Pamela Wible | |
|---|---|
| Born | Pennsylvania, United States |
| Education | Wellesley College (1989) UTMB/Galveston (1993) MD |
| Occupations | Family Physician Doctor Suicide Prevention |
| Website | www |
Pamela Wible is an American physician and activist who promotes community-designed medical clinics; she also maintains a suicide prevention hotline for medical doctors and medical students. Wible is based in Eugene, Oregon.
Pamela Laine Wible was born in 1967 in Philadelphia, Pennsylvania [1] to physician parents: her mother is a psychiatrist and her father was a pathologist. [2] She spent time growing up both in Philadelphia as well as in rural Texas. [2] She would accompany her father in his work in the morgue, and she spent time visiting state mental hospitals with her mother. [2]
Pamela Wible attended Wellesley College (in Wellesley, Massachusetts) as an undergraduate [3] [4] and then received her MD degree in 1993 from the medical school of the University of Texas Medical Branch (in Galveston, Texas). [5] In 1996 she completed her training in Family Medicine at the University of Arizona Department of Family and Community Medicine. [6]
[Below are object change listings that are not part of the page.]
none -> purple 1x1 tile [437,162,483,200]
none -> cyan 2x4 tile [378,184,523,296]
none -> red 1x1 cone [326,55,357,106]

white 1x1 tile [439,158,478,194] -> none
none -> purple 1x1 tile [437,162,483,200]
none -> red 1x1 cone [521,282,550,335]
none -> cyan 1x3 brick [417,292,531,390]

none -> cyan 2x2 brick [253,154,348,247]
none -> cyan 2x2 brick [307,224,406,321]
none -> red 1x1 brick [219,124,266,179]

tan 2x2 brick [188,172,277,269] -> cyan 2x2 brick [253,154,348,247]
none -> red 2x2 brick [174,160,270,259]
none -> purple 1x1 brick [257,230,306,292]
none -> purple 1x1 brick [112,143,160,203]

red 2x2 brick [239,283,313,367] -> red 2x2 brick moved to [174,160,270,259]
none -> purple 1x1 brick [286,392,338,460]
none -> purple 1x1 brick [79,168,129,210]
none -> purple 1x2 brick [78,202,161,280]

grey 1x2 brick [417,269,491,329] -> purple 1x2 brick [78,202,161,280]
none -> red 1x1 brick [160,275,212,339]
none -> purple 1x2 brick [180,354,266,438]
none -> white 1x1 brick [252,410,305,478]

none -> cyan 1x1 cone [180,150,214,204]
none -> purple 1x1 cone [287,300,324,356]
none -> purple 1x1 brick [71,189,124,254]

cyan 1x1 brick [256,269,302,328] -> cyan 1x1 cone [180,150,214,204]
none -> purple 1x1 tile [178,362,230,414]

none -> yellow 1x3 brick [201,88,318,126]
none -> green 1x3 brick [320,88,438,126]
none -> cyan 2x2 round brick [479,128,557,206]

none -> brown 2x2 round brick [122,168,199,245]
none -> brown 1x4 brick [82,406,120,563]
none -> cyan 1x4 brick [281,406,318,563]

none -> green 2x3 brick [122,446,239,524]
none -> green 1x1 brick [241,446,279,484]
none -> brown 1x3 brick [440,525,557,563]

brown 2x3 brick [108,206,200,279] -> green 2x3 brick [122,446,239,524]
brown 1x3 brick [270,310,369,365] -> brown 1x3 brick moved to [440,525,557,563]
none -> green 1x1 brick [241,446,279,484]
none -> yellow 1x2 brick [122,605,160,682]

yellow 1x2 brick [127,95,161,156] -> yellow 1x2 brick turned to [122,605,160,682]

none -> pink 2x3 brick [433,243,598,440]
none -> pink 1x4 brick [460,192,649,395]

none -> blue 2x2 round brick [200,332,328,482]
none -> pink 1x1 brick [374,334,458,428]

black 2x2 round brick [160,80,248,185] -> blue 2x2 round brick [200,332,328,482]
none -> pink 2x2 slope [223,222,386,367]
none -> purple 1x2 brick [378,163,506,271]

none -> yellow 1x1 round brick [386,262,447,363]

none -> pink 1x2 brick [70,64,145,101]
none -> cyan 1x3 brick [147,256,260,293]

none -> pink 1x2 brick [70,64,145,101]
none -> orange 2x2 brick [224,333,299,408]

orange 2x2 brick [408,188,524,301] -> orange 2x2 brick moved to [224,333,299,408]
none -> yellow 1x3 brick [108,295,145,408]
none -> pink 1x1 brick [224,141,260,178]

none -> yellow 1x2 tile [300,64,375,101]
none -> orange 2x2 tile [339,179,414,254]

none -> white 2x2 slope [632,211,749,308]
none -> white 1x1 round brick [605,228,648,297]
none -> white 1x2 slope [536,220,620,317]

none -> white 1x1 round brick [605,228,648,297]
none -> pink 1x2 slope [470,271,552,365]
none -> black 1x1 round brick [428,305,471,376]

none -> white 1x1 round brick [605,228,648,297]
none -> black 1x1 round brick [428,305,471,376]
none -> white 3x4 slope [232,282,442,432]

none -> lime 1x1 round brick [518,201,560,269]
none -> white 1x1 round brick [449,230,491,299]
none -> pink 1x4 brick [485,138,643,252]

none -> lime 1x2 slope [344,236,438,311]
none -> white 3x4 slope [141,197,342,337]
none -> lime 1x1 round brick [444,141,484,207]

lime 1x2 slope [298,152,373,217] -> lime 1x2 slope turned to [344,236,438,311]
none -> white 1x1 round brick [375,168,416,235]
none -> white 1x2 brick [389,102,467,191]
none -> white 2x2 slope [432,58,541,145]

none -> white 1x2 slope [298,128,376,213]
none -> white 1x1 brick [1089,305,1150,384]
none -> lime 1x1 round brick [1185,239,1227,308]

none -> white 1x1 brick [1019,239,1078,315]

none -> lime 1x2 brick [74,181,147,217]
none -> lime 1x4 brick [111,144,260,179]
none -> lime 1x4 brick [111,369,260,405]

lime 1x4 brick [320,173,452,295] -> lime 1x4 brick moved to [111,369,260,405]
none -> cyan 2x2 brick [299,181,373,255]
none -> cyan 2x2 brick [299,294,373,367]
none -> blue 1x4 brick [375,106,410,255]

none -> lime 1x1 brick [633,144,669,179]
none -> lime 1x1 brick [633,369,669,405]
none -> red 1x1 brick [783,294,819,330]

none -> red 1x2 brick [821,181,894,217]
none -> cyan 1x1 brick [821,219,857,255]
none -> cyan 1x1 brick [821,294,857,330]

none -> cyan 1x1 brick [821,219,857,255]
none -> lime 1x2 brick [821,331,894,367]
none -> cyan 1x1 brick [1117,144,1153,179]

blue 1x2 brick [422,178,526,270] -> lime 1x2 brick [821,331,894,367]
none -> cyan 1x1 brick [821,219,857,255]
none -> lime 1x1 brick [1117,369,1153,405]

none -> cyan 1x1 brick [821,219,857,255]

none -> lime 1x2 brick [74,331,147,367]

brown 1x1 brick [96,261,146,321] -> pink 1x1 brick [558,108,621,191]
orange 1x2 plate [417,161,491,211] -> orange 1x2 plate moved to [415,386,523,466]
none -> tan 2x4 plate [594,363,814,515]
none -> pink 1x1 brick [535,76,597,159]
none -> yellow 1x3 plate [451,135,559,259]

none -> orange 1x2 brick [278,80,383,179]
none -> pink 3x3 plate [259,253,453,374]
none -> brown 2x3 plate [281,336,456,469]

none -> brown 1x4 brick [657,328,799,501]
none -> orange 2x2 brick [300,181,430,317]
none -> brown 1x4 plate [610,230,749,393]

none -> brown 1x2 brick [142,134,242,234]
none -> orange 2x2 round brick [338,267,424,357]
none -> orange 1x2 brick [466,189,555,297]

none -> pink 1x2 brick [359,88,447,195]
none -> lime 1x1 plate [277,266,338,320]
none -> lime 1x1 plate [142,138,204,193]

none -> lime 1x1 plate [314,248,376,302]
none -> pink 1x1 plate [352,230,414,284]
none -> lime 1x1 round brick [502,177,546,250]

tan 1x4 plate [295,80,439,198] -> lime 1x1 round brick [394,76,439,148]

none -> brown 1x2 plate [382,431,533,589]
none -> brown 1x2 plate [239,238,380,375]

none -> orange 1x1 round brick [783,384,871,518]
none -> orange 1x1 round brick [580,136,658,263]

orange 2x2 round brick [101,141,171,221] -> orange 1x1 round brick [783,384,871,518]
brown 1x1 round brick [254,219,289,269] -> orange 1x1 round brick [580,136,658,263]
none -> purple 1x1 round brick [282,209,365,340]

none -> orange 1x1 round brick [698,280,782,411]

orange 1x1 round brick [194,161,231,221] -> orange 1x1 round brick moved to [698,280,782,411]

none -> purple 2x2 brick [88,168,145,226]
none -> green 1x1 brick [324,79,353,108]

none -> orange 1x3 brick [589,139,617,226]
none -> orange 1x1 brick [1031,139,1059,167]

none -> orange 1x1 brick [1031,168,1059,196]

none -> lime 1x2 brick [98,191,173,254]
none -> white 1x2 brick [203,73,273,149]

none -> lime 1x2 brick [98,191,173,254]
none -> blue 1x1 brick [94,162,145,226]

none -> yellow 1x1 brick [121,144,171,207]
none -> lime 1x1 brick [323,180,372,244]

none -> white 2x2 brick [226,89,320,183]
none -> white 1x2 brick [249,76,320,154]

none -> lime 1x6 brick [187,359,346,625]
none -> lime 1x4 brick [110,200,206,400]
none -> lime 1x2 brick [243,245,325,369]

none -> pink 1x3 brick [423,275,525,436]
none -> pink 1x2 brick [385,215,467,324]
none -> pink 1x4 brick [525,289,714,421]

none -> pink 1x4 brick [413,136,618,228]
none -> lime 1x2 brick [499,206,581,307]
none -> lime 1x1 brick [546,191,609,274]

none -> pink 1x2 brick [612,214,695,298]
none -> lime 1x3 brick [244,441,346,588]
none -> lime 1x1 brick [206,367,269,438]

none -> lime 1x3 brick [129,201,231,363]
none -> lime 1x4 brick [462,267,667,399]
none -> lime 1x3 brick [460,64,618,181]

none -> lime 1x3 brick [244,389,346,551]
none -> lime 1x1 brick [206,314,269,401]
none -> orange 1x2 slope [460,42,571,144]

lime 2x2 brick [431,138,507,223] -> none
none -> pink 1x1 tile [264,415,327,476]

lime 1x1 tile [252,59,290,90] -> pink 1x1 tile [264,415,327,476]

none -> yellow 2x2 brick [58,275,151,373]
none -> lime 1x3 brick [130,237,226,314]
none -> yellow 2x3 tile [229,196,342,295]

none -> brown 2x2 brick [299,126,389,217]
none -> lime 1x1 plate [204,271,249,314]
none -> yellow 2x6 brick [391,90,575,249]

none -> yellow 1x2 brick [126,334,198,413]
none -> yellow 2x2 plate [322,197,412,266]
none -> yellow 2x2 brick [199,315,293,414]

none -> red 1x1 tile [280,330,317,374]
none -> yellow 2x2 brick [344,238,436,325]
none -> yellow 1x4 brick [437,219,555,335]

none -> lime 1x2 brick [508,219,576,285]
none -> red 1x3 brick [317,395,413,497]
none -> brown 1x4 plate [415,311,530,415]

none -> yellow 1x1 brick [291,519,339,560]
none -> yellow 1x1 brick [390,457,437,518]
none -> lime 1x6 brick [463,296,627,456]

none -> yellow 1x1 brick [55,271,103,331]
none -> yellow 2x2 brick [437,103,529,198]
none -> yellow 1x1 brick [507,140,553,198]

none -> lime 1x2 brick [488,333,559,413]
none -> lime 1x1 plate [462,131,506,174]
Upon completing her medical training, Wible worked for several years in a variety of medical settings, including hospital-based clinics and community health centers. [7] Wible began to experience suicidal ideation due to depression and pressures related to her job [8] [9] when she became increasingly frustrated with short patient-appointments and other restrictions, and so she stopped her work in the year 2004, and then in 2005 she held a series of "town hall" meetings where she invited community members to write out what they felt would be the features of an "ideal clinic". [7] In the same year Wible opened up a new clinic in the city of Eugene, Oregon which was based on the recommendations from the community. [7] She has also helped do a similar town-hall feedback session with a hospital in Chippewa Valley in 2010. [10]
Wible's clinic includes same-day appointments, appointments that start on time and a smaller practice size. [11] She also emphasizes "patient-focused medicine". [8] The change in her practice helped her enjoy her work as a physician again. [9]
Wible has set up an anonymous suicide prevention hotline to help doctors and medical students who are contemplating suicide. [12] She also collects stories of doctor suicides as a way of raising awareness of the problem. [13] [14] Wible's work on doctor suicide prevention is featured in the documentary film Do No Harm: Exposing the Hippocratic Hoax, by filmmaker Robyn Symon. [15] In 2015, she spoke at TEDMED about the problem of suicide in the medical profession. [16] Wible also has a blog called Ideal Medical Care which shares physician's stories of their treatment while being trained and also stories of suicides by physicians and trainees. [15]
Wible has also been critical of medical animal testing. [17]
In February 2023, three United States senators sent a letter to the Department of Justice [18] which cited a study by Wible [19] in a call to investigate state medical boards which discriminate against physicians on the basis of disabilities, including mental health issues.